Justo antes de su martirio, el 24 de Marzo de 1980, por eso precisamente es que sus asesinos tomaron la decisión de eliminarlo de inmediato, Monseñor Oscar Arnulfo Romero clamo desde el pulpito: “En nombre de Dios y de este sagrado pueblo cuyos lamentos tumultuosos suben hasta el cielo les pido, les suplico, les ordeno cese a la represión”. No cumplan la orden de matar trono Romero. No obedezcan a sus jefes cuando les ordenan masacrar al pueblo les exigió a clases y soldados. Esta denuncia, este exhorto fue la gota que colmo la copa. El Mayor Roberto Dabuison, principal operador de los tristemente célebres escuadrones de la muerte con otros miembros de la cúpula militar y la oligarquía dieron esa misma tarde la orden de matar al obispo y al otro día, mientras celebraba misa en la capilla de una convento, una bala partió el corazón del prelado justo en el momento de la consagración.

Qué huecas, qué lejanas, qué ajenas al cristianismo, a ese espíritu de justicia que animara hasta el martirio a Monseñor Romero, suenan hoy las palabras de los altos dignatarios de la iglesia católica mexicana.
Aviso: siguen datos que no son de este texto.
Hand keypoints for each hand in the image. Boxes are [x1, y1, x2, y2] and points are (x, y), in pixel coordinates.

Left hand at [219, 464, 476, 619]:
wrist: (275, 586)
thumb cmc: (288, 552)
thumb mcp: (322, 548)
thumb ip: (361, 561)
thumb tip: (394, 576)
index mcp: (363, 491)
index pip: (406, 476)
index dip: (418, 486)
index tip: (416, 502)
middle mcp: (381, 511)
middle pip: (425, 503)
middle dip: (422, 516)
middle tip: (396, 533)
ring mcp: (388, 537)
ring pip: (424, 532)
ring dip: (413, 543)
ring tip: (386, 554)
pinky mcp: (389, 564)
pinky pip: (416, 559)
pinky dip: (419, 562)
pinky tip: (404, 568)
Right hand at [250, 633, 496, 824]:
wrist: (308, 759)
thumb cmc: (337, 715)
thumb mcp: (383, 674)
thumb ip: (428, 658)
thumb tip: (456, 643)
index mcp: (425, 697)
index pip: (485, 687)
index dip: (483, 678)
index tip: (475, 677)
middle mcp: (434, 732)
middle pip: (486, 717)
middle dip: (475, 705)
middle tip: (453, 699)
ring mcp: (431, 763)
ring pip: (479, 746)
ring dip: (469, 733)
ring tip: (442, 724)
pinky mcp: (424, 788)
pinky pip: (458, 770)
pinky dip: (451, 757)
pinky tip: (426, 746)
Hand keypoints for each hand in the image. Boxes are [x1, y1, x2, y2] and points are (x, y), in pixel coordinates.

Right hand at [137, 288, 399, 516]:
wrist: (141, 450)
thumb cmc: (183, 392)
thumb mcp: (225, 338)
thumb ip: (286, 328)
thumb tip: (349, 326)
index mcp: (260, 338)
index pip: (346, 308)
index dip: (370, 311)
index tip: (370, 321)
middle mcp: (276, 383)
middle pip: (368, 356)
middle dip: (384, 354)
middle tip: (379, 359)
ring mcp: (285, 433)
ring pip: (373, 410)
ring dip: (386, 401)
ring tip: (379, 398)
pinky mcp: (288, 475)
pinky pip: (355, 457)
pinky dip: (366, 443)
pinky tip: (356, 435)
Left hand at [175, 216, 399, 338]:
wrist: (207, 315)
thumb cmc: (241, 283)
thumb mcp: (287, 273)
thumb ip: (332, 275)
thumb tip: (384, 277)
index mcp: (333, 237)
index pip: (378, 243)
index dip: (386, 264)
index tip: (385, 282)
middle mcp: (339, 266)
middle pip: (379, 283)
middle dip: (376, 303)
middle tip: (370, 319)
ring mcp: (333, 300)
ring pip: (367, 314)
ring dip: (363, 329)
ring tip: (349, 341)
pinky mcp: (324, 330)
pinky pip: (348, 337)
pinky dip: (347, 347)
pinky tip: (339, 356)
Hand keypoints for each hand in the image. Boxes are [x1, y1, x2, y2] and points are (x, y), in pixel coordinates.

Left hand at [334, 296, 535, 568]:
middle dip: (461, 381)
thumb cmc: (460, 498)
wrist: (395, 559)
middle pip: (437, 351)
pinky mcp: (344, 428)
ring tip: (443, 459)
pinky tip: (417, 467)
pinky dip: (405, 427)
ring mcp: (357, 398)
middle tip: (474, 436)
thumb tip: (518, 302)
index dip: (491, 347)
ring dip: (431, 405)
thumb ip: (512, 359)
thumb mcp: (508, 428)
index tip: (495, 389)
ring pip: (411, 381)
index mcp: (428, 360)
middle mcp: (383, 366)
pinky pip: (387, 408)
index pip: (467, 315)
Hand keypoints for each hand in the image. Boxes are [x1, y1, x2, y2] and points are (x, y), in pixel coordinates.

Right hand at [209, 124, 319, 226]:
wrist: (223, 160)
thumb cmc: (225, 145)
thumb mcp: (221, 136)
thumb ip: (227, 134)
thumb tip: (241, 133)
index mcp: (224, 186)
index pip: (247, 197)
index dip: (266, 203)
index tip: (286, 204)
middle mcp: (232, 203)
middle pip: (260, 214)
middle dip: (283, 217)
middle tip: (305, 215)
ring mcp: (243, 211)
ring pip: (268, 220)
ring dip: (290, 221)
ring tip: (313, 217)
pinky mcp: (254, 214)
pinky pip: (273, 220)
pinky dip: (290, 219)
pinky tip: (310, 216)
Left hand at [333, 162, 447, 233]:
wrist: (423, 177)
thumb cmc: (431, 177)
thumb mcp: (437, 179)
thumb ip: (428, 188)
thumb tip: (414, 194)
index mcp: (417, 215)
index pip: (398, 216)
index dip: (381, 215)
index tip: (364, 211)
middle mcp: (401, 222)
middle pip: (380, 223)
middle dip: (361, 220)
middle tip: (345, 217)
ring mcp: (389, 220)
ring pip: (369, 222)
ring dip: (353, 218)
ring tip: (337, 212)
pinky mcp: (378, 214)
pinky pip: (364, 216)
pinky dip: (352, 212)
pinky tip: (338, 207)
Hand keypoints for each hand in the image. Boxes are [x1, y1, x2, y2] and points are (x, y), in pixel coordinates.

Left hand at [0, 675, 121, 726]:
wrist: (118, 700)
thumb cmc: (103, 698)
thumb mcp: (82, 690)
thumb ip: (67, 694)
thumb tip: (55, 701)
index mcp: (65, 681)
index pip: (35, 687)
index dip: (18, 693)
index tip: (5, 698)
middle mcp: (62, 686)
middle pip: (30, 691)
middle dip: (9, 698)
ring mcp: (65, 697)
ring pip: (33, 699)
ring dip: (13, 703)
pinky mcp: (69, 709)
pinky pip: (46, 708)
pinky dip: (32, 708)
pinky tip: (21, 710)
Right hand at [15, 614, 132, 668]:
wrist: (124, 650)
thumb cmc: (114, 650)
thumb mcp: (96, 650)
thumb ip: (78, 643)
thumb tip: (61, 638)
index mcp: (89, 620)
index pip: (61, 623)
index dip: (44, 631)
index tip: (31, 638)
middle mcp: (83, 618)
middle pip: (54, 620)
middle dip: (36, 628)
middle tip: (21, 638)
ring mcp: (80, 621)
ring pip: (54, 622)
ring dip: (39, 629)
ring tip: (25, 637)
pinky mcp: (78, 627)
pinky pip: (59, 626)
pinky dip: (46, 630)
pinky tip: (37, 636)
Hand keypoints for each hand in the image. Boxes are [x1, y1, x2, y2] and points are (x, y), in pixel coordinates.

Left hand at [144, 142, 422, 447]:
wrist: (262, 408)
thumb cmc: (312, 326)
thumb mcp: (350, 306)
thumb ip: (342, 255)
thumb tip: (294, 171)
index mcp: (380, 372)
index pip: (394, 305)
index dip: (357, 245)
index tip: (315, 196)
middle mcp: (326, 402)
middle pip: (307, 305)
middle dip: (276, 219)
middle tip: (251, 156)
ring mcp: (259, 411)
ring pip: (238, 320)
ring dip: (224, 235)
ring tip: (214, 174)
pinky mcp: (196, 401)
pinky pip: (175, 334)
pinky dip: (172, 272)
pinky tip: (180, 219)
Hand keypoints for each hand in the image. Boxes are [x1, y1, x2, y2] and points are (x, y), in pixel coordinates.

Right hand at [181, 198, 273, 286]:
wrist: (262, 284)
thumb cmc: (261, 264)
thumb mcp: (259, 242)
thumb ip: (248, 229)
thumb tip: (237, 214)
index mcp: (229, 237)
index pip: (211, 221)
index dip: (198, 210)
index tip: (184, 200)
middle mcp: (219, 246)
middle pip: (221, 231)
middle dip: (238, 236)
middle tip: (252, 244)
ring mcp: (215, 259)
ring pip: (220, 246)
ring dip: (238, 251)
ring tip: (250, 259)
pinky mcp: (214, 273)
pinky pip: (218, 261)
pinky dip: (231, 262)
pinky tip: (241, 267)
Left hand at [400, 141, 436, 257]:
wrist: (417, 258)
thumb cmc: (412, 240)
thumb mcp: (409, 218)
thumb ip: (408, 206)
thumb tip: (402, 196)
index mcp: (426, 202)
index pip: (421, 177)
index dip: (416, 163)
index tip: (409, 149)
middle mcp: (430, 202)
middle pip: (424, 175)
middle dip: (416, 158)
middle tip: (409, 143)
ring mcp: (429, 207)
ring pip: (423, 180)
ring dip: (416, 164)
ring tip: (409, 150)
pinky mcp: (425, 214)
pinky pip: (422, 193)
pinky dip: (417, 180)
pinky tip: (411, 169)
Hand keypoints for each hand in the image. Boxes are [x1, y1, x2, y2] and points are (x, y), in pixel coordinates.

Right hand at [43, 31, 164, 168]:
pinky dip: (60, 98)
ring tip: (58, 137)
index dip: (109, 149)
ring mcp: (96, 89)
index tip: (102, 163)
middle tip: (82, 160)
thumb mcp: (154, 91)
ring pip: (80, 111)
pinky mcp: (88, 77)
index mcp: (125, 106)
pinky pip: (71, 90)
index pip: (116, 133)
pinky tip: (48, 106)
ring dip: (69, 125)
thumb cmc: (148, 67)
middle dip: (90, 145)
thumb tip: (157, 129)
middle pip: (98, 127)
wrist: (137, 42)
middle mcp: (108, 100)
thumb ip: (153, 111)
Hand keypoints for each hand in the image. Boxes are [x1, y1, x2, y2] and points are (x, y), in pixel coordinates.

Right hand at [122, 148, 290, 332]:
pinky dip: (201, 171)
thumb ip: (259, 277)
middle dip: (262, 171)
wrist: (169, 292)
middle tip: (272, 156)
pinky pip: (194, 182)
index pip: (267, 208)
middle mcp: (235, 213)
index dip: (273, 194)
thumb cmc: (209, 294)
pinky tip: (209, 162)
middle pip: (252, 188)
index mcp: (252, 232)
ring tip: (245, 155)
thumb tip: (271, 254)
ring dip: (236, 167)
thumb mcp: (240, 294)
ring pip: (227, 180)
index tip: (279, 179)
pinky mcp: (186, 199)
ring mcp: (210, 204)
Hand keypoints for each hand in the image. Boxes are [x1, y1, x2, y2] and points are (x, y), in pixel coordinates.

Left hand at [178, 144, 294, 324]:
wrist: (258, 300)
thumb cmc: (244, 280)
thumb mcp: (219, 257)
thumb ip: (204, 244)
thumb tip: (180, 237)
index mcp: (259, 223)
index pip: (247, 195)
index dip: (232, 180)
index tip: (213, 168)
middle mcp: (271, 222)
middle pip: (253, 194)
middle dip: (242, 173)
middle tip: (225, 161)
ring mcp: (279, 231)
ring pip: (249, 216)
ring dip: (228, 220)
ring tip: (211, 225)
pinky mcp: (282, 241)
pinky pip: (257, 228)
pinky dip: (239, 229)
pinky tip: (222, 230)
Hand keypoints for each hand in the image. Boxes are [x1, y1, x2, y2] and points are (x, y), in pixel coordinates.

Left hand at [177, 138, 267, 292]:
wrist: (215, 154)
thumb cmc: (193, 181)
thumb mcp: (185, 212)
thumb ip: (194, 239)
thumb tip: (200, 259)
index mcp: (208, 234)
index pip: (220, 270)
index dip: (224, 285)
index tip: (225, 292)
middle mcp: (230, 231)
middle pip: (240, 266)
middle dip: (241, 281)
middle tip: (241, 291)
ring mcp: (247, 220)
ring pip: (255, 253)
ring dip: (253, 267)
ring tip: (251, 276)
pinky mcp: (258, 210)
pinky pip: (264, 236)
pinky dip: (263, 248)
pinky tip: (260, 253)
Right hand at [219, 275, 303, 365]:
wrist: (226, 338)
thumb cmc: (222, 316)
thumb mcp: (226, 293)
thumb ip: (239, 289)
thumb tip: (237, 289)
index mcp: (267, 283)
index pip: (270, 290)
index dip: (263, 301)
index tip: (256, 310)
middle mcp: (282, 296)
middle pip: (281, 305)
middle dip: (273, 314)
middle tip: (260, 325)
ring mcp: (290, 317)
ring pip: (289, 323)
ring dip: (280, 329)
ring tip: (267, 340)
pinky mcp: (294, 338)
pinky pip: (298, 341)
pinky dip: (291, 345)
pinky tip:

Ahí pegados al poder, esclavos y beneficiarios del mismo, luego de que Salinas de Gortari les volviera a abrir las puertas de palacio y hoy los gobiernos panistas terminaran por extenderles patente de corso, viven cardenales y obispos inmersos en la intriga y dedicados al tráfico de influencias, al típico juego de pesos y contrapesos en la cúpula político-empresarial. Mientras que hacia abajo, hacia los feligreses, producto de los escándalos y el avance de otras confesiones, disminuye su influencia, la importancia de su papel crece en los círculos del poder y de eso se valen hoy para lanzar su nueva cruzada.

Dicen que defienden la vida cuando se alzan contra la despenalización del aborto. No es “la vida humana” lo que está en juego. Es su propia posición la que sienten amenazada y se aprestan a defender haciendo uso de todos los recursos que su cercanía incestuosa con el poder les da. El suyo es más un dilema de poder que un dilema moral. Sería un honor, permítaseme terminar con una confesión de parte, el ser excomulgado por un Cardenal como Norberto Rivera. Extraño a Monseñor Romero. Nos hacen falta curas como él; aunque en el caso del aborto no estuviéramos de acuerdo.